Are brains today really overflowing with information? No. They are overflowing with data. The problem is one of input management, not processing capacity. Many state and local governments have recognized this fact, and thus have made it illegal to drive and talk on a cell phone at the same time. Those governments force drivers to manage their mental input, since we have overwhelming evidence now that humans lack the processing capacity to competently drive and yak at the same time. You have to switch back and forth, and driving is a full-time job.

Dr. Klingberg may trying to point to input management as the solution to problems resulting from distraction, simply by exposing just how limited the brain upgrade solution really is. The answer to the stupidity epidemic is an entirely different matter, and not within the scope of this book or this review.

For more good reading on the topic on inattention, I recommend Distracted, by Maggie Jackson.

 


 

About these reviews

You may be wondering why the reviews here are any different from the hundreds of "reviews" posted online. Notice the quotation marks?

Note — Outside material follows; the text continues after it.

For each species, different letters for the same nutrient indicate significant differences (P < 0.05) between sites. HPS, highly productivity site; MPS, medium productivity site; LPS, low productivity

I've been reviewing books for sites like Amazon for many years now, and it dismays me that Amazon found it necessary to post a minimum word count for reviews. It further dismays me that it's only 20 words. If that's all you have to say about a book, why bother?

And why waste everyone else's time with such drivel? As a reader of such reviews, I feel like I am being told that I do not matter. The flippancy of people who write these terse "reviews" is insulting to the authors also, I would suspect.

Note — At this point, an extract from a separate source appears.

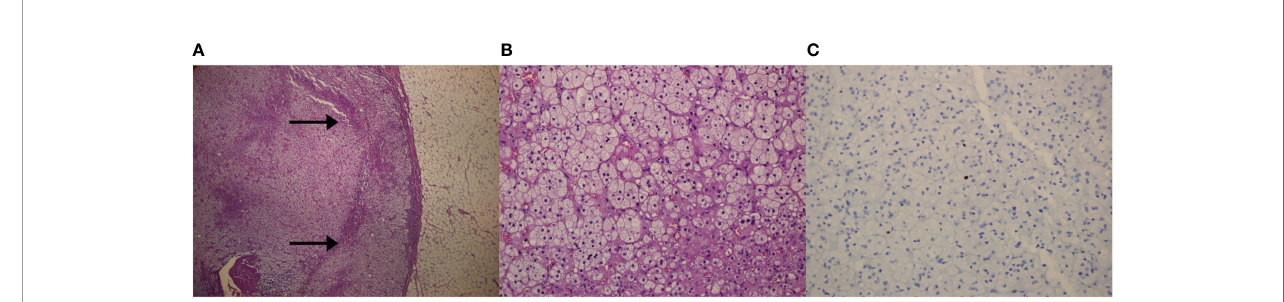
FIGURE 2 | Microscopic images of the left adrenal gland. (A) Panoramic microscopic image of the larger nodule (Hematoxylin – Eosin; magni fi cation ×4). Lack of capsule and fear delimitation of the normal cortex (arrows). (B) Representative histologic section of the adenomatous left adrenal hyperplasia, showing two types of cell population. No atypia, mitosis or necrosis was detected (Hematoxylin – Eosin; magni fi cation ×20). (C) Positive Ki-67 immunohistochemical staining in less than 1% of adrenal cells (magni fi cation ×20).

This sound bite blathering taking the place of any actual communication is increasingly a problem in our mindless, blog-posting Webosphere. Sadly, Google rewards such pointlessness as "content" so we just get more if this inanity.

My reviews, contrary to current (non) standards, actually tell you about the book. I always got an "A" on a book review I did as a kid (that's how I remember it anyhow, and it's my story so I'm sticking to it). A book review contains certain elements and has a logical structure. It informs the reader about the book.

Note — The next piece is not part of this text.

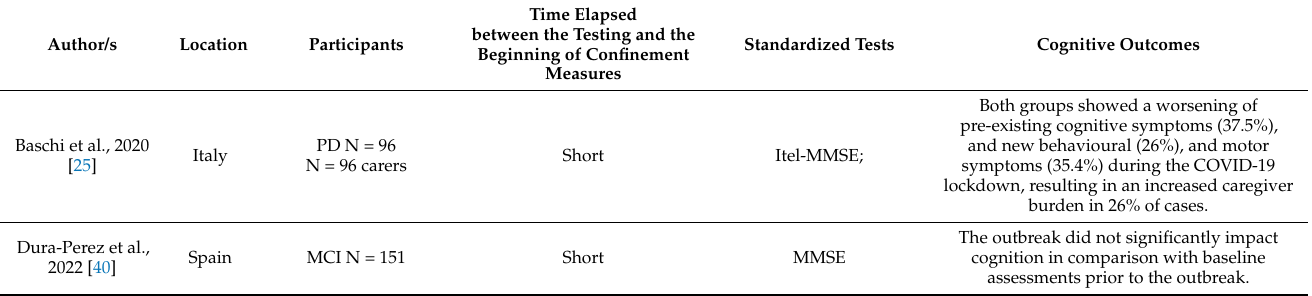
Table 1. Summary of studies reporting the negative effects of COVID-19 lockdown measures on cognitive performance, respectively, in people with neurological conditions and healthy people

A book review may also tell the reader whether the reviewer liked it, but revealing a reviewer's personal taste is not necessary for an informative book review.

About your reviewer

  • Books are a passion of mine. I read dozens of them each year, plus I listen to audio books.
  • Most of my "reading diet" consists of nonfiction. I think life is too short to use your limited reading time on material that has little or no substance. That leads into my next point...
  • In 1990, I stopped watching television. I have not missed it. At all.
  • I was first published as a preteen. I wrote an essay, and my teacher submitted it to the local paper.
  • For six years, I worked as an editor for a trade publication. I left that job in 2002, and still do freelance editing and authoring for that publication (and for other publications).
  • No book has emerged from my mind onto the best-seller list. So maybe I'm presumptuous in judging the work of others. Then again, I do more describing than judging in my reviews. And I have so many articles now published that I stopped counting them at 6,000. When did I stop? Probably 20,000 articles ago! (It's been a while).
  • I have an engineering degree and an MBA, among other "quant" degrees. That helps explain my methodical approach toward reviews.
  • You probably don't know anybody who has made a perfect or near perfect score on a test of Standard Written English. I have. So, a credential for whatever it's worth.

About reading style

No, I do not "speed read" through these. That said, I do read at a fast rate. But, in contrast to speed reading, I read everything when I read a book for review.

Speed reading is a specialized type of reading that requires skipping text as you go. Using this technique, I've been able to consistently "max out" a speed reading machine at 2080 words per minute with 80% comprehension. This method is great if you are out to show how fast you can read. But I didn't use it in graduate school and I don't use it now. I think it takes the joy out of reading, and that pleasure is a big part of why I read.